→ Problem details
When a line in the data below includes "galerijā", pick it out and copy it.
################
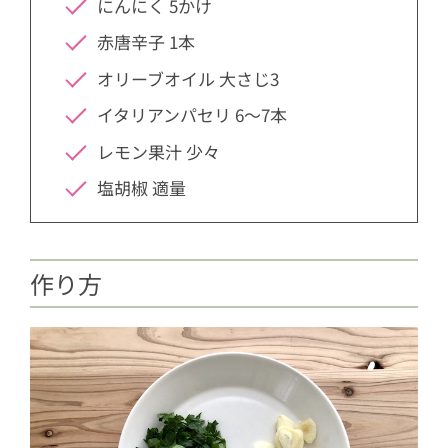
にんにく 5かけ
赤唐辛子 1本
オリーブオイル 大さじ3
イタリアンパセリ 6〜7本
レモン果汁 少々
塩胡椒 適量
作り方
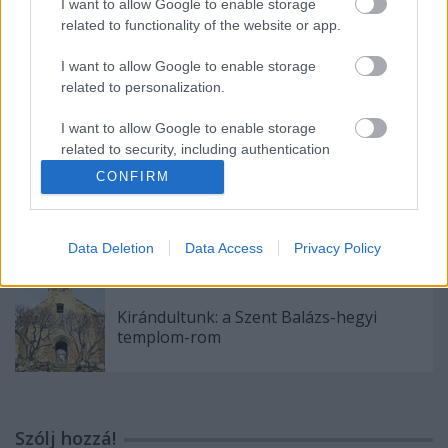
I want to allow Google to enable storage
Hegyestű- újra és újra elvarázsol
related to functionality of the website or app.
I want to allow Google to enable storage
related to personalization.
Édes örömök-a Hoffmann nővérekkel
beszélgettünk
I want to allow Google to enable storage
related to security, including authentication
functionality and fraud prevention, and other
CONFIRM
user protection.
Maratoni borkóstoló: a Dobosi
Pincészetnél kóstoltunk
Data Deletion
Data Access
Privacy Policy
Kirándultunk: a Szent Balázs-hegyi
templom-rom
Szólj hozzá!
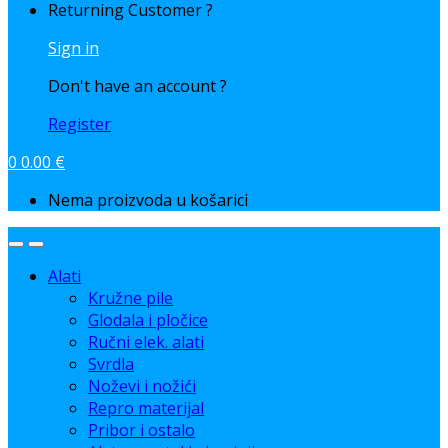
Returning Customer ?
Sign in
Don't have an account ?
Register
0
0.00
€
Nema proizvoda u košarici
Alati
Kružne pile
Glodala i pločice
Ručni elek. alati
Svrdla
Noževi i nožići
Repro materijal
Pribor i ostalo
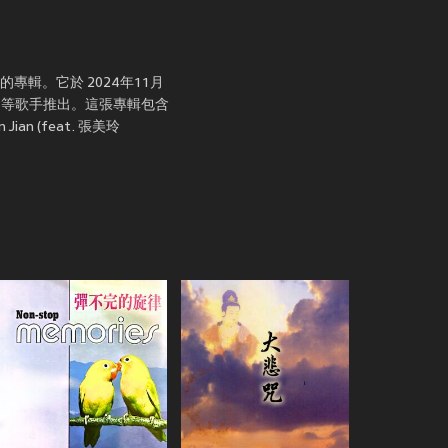
張不容錯過的專輯。它於 2024年11月
福 和 张美玲 等歌手推出。這張專輯包含
n (feat. 張美玲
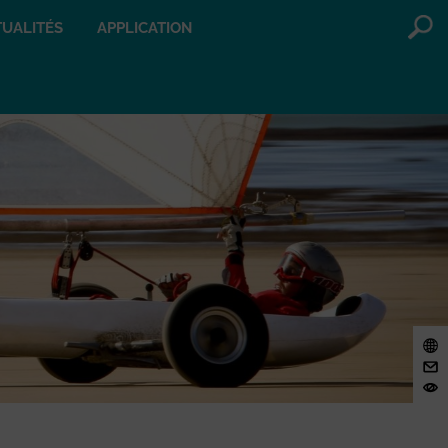
UALITÉS
APPLICATION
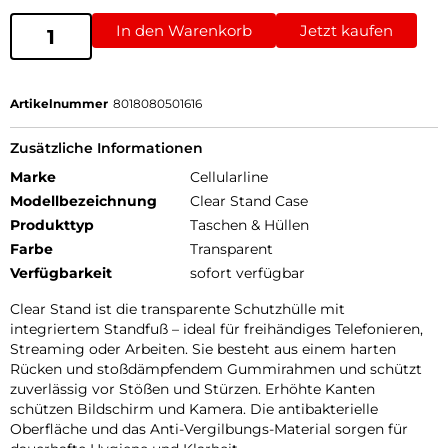
In den Warenkorb
Jetzt kaufen
Artikelnummer
8018080501616
Zusätzliche Informationen
Marke
Cellularline
Modellbezeichnung
Clear Stand Case
Produkttyp
Taschen & Hüllen
Farbe
Transparent
Verfügbarkeit
sofort verfügbar
Clear Stand ist die transparente Schutzhülle mit
integriertem Standfuß – ideal für freihändiges Telefonieren,
Streaming oder Arbeiten. Sie besteht aus einem harten
Rücken und stoßdämpfendem Gummirahmen und schützt
zuverlässig vor Stößen und Stürzen. Erhöhte Kanten
schützen Bildschirm und Kamera. Die antibakterielle
Oberfläche und das Anti-Vergilbungs-Material sorgen für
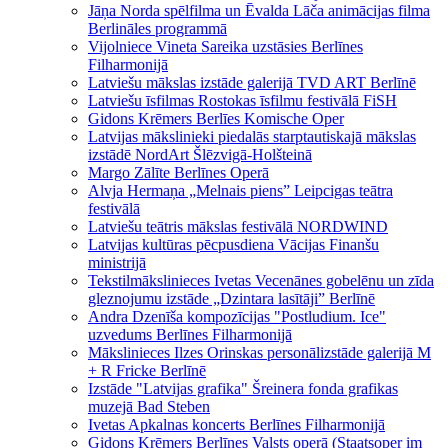
Jāņa Norda spēlfilma un Ēvalda Lāča animācijas filma
Berlināles programmā
Vijolniece Vineta Sareika uzstāsies Berlīnes
Filharmonijā
Latviešu mākslas izstāde galerijā TVD ART Berlīnē
Latviešu īsfilmas Rostokas īsfilmu festivālā FiSH
Gidons Krēmers Berlīes Komische Oper
Latvijas mākslinieki piedalās starptautiskajā mākslas
izstādē NordArt Šlēzvigā-Holšteinā
Margo Zālīte Berlīnes Operā
Alvja Hermaņa „Melnais piens” Leipcigas teātra
festivālā
Latviešu teātris mākslas festivālā NORDWIND
Latvijas kultūras pēcpusdiena Vācijas Finanšu
ministrijā
Tekstilmākslinieces Ivetas Vecenānes gobelēnu un zīda
gleznojumu izstāde „Dzintara lasītāji” Berlīnē
Andra Dzenīša kompozīcijas "Postludium. Ice"
uzvedums Berlīnes Filharmonijā
Mākslinieces Ilzes Orinskas personālizstāde galerijā M
+ R Fricke Berlīnē
Izstāde "Latvijas grafika" Šreinera fonda grafikas
muzejā Bad Steben
Ivetas Apkalnas koncerts Berlīnes Filharmonijā
Gidons Krēmers Berlīnes Valsts operā (Staatsoper im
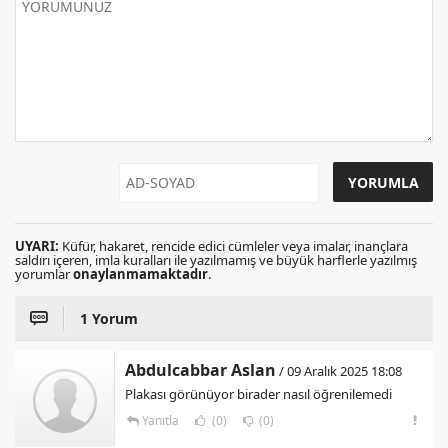
UYARI:
Küfür, hakaret, rencide edici cümleler veya imalar, inançlara
saldırı içeren, imla kuralları ile yazılmamış ve büyük harflerle yazılmış
yorumlar
onaylanmamaktadır
.
1 Yorum
Abdulcabbar Aslan
/ 09 Aralık 2025 18:08
Plakası görünüyor birader nasıl öğrenilemedi
Yanıtla
(0)
(0)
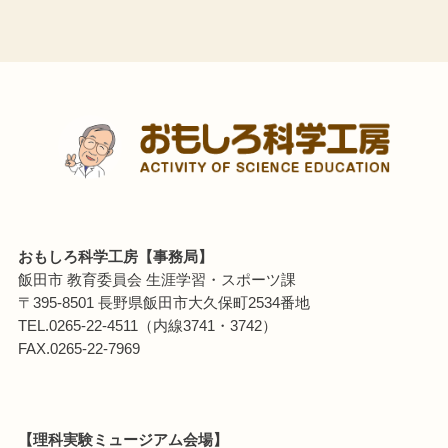
おもしろ科学工房【事務局】
飯田市 教育委員会 生涯学習・スポーツ課
〒395-8501 長野県飯田市大久保町2534番地
TEL.0265-22-4511（内線3741・3742）
FAX.0265-22-7969
【理科実験ミュージアム会場】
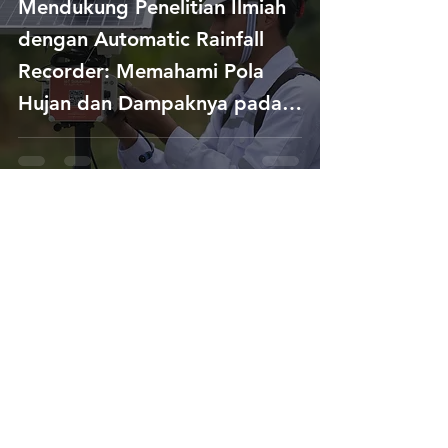
Mendukung Penelitian Ilmiah
dengan Automatic Rainfall
Recorder: Memahami Pola
Hujan dan Dampaknya pada
Lingkungan
zanikurnia86
May 16, 2024
4 min read
Instalasi ARR Mertani di
Jambi sebagai Usaha dalam
Pemantauan Curah Hujan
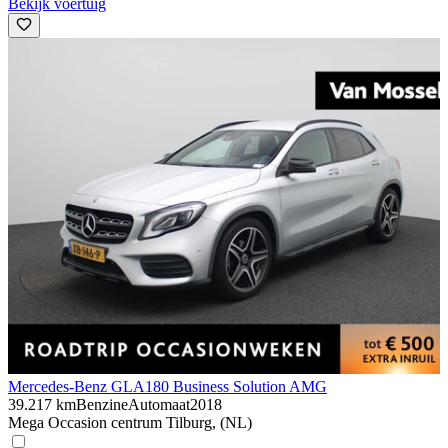
Bekijk voertuig
Mercedes-Benz GLA
180 Business Solution AMG
39.217 km
Benzine
Automaat
2018
Mega Occasion centrum Tilburg, (NL)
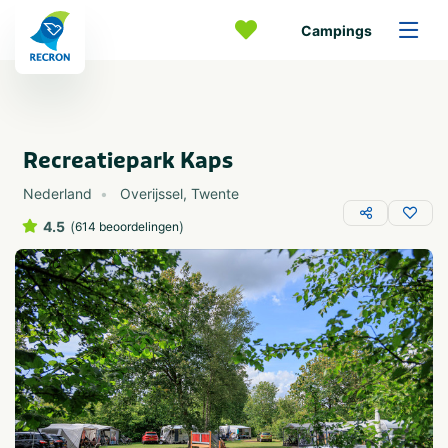
Campings
Recreatiepark Kaps
Nederland
Overijssel
,
Twente
4.5
(
)
614 beoordelingen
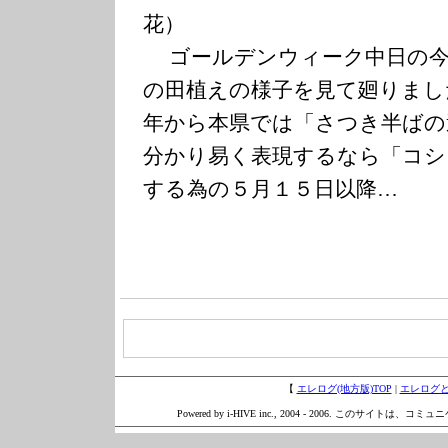
花）
ゴールデンウィーク中日の今
の田植えの様子を見て廻りまし
年から本県では「さつき半ばの
分かり易く表現するなら「コシ
する為の５月１５日以降…
【
エレログ(地方版)TOP
|
エレログ
Powered by i-HIVE inc., 2004 - 2006. このサイトは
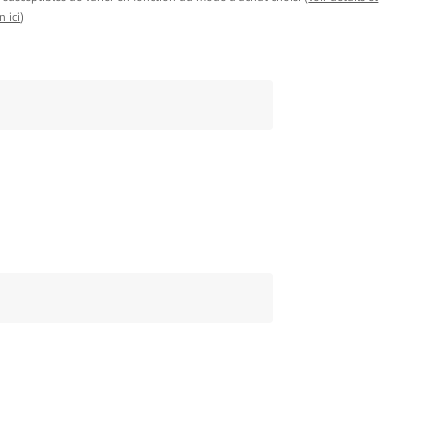
n ici
)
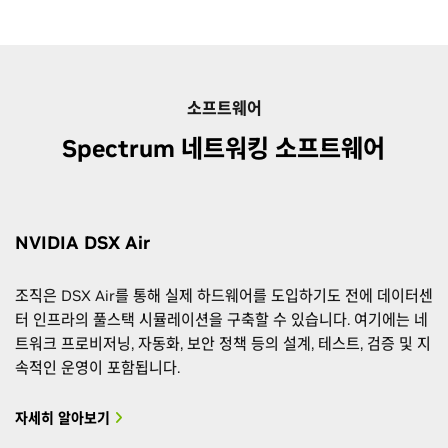
800GbE
200GbE
100GbE
400GbE
50GbE
400GbE
100GbE
200GbE
커넥터
커넥터
커넥터
커넥터
포트
포트
포트
포트
포트
포트
포트
포트
소프트웨어
Spectrum 네트워킹 소프트웨어
64x
48x
12x
64x
SN4600C
QSFP28
QSFP28
OSFP
RJ45
—
—
SN2201
800GbE
100GbE
100GbE
+ 4x
4
8
SN5610
64
128
SN3420
QSFP28
+ 2
+
—
12
100GbE
SFP28
48x
32x
NVIDIA DSX Air
25GbE
SFP28
SN4700
QSFPDD
32
64
25GbE
400GbE
64x
조직은 DSX Air를 통해 실제 하드웨어를 도입하기도 전에 데이터센
OSFP
터 인프라의 풀스택 시뮬레이션을 구축할 수 있습니다. 여기에는 네
800GbE
SN5600
64
128
트워크 프로비저닝, 자동화, 보안 정책 등의 설계, 테스트, 검증 및 지
+ 1
SFP28
속적인 운영이 포함됩니다.
25GbE
자세히 알아보기
64x
OSFP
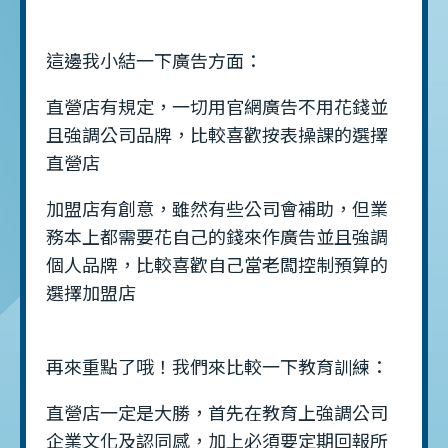
這邊我小結一下廣告方面：
直營店有規定，一切用官網廣告不用花錢並
且強調公司品牌，比較喜歡按表操課的選擇
直營店
加盟店有創意，雖然有些公司會補助，但業
務本上都需要花自己的錢來作廣告並且強調
個人品牌，比較喜歡自己當老闆控制預算的
選擇加盟店
再來重點了哦！我們來比較一下教育訓練：
直營店一定是大勝，首先在教育上強調公司
企業文化及認同感，加上必須要定期回報所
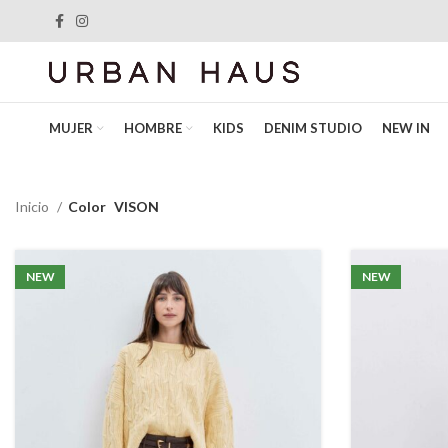
MUJER
HOMBRE
KIDS
DENIM STUDIO
NEW IN
Inicio
Color
VISON
NEW
NEW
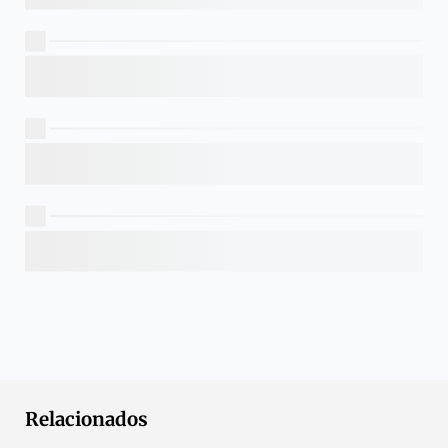
Relacionados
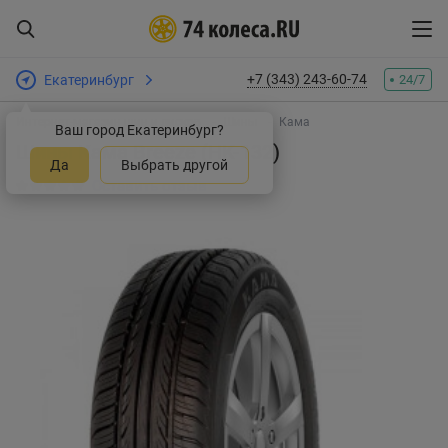
+7 (343) 243-60-74
Екатеринбург
24/7
Интернет-магазин шин и дисков
Шины
Кама
Ваш город Екатеринбург?
Шины Кама Breeze (HK-132)
Да
Выбрать другой
Оставить отзыв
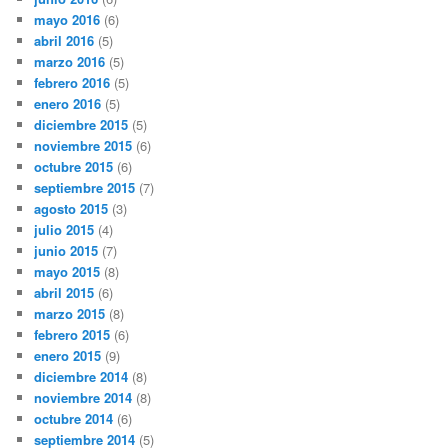
mayo 2016
(6)
abril 2016
(5)
marzo 2016
(5)
febrero 2016
(5)
enero 2016
(5)
diciembre 2015
(5)
noviembre 2015
(6)
octubre 2015
(6)
septiembre 2015
(7)
agosto 2015
(3)
julio 2015
(4)
junio 2015
(7)
mayo 2015
(8)
abril 2015
(6)
marzo 2015
(8)
febrero 2015
(6)
enero 2015
(9)
diciembre 2014
(8)
noviembre 2014
(8)
octubre 2014
(6)
septiembre 2014
(5)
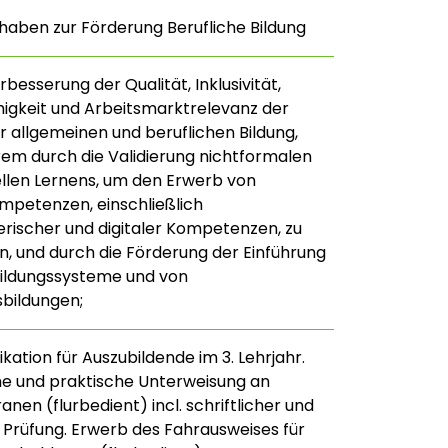
haben zur Förderung Berufliche Bildung
besserung der Qualität, Inklusivität,
higkeit und Arbeitsmarktrelevanz der
 allgemeinen und beruflichen Bildung,
em durch die Validierung nichtformalen
llen Lernens, um den Erwerb von
mpetenzen, einschließlich
ischer und digitaler Kompetenzen, zu
n, und durch die Förderung der Einführung
bildungssysteme und von
sbildungen;
ikation für Auszubildende im 3. Lehrjahr.
e und praktische Unterweisung an
nen (flurbedient) incl. schriftlicher und
 Prüfung. Erwerb des Fahrausweises für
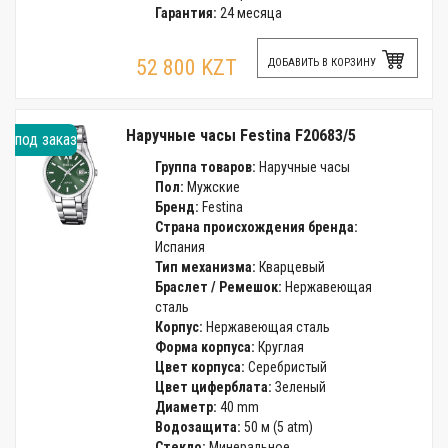
Гарантия:
24 месяца
52 800 KZT
ДОБАВИТЬ В КОРЗИНУ
Наручные часы Festina F20683/5
под заказ
Группа товаров:
Наручные часы
Пол:
Мужские
Бренд:
Festina
Страна происхождения бренда:
Испания
Тип механизма:
Кварцевый
Браслет / Ремешок:
Нержавеющая
сталь
Корпус:
Нержавеющая сталь
Форма корпуса:
Круглая
Цвет корпуса:
Серебристый
Цвет циферблата:
Зеленый
Диаметр:
40 mm
Водозащита:
50 м (5 atm)
Стекло:
Минеральное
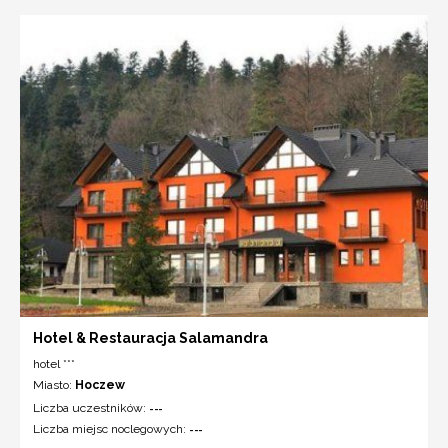
Hotel & Restauracja Salamandra
hotel ***
Miasto:
Hoczew
Liczba uczestników:
---
Liczba miejsc noclegowych:
---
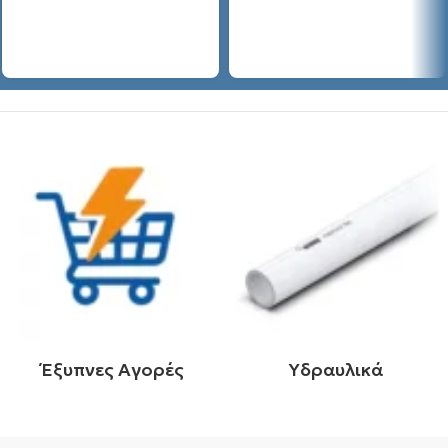
Έξυπνες Αγορές
Υδραυλικά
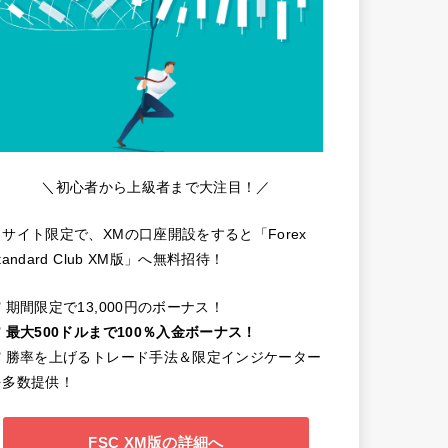
＼初心者から上級者まで大注目！／
当サイト限定で、XMの口座開設をすると「Forex
tandard Club XM版」へ無料招待！
️ 期間限定で13,000円のボーナス！
️
最大500ドルまで100％入金ボーナス！
✔️ 勝率を上げるトレード手法＆限定インジケーター
を多数提供！
FSC XM版の詳細へ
################
→ Result of this task
Latviešu mākslas izstāde galerijā TVD ART Berlīnē
Mākslinieces Ilzes Orinskas personālizstāde galerijā M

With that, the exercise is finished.